▶ [Requirement] Find each line in the material that contains the string "blob" and copy those lines.

Stored data entries:
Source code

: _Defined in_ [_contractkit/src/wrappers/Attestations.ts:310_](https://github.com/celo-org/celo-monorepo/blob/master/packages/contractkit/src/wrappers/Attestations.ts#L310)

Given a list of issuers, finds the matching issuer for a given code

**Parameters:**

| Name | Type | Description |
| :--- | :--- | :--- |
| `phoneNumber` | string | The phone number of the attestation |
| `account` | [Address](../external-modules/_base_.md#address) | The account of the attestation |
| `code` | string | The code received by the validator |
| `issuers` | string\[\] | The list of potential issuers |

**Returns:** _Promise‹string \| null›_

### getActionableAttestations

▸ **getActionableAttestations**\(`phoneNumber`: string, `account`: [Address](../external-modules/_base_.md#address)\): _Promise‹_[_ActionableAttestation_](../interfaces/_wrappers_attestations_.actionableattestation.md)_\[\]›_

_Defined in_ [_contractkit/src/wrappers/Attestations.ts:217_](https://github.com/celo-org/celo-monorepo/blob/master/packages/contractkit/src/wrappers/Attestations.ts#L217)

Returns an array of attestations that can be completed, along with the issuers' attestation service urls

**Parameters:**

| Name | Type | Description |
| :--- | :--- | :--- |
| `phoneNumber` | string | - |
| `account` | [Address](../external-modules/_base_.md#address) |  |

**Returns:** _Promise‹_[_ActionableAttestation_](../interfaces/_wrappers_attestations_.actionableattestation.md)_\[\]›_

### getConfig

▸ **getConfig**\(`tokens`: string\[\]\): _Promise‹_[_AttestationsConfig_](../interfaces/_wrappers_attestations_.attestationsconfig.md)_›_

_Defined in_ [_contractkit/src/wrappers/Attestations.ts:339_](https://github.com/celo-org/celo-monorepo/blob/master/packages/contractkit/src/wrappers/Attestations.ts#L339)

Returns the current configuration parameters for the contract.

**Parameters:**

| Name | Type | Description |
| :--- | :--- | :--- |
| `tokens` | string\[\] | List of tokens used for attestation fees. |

▶ [Exercise response]
: _Defined in_ [_contractkit/src/wrappers/Attestations.ts:310_](https://github.com/celo-org/celo-monorepo/blob/master/packages/contractkit/src/wrappers/Attestations.ts#L310)
_Defined in_ [_contractkit/src/wrappers/Attestations.ts:217_](https://github.com/celo-org/celo-monorepo/blob/master/packages/contractkit/src/wrappers/Attestations.ts#L217)
_Defined in_ [_contractkit/src/wrappers/Attestations.ts:339_](https://github.com/celo-org/celo-monorepo/blob/master/packages/contractkit/src/wrappers/Attestations.ts#L339)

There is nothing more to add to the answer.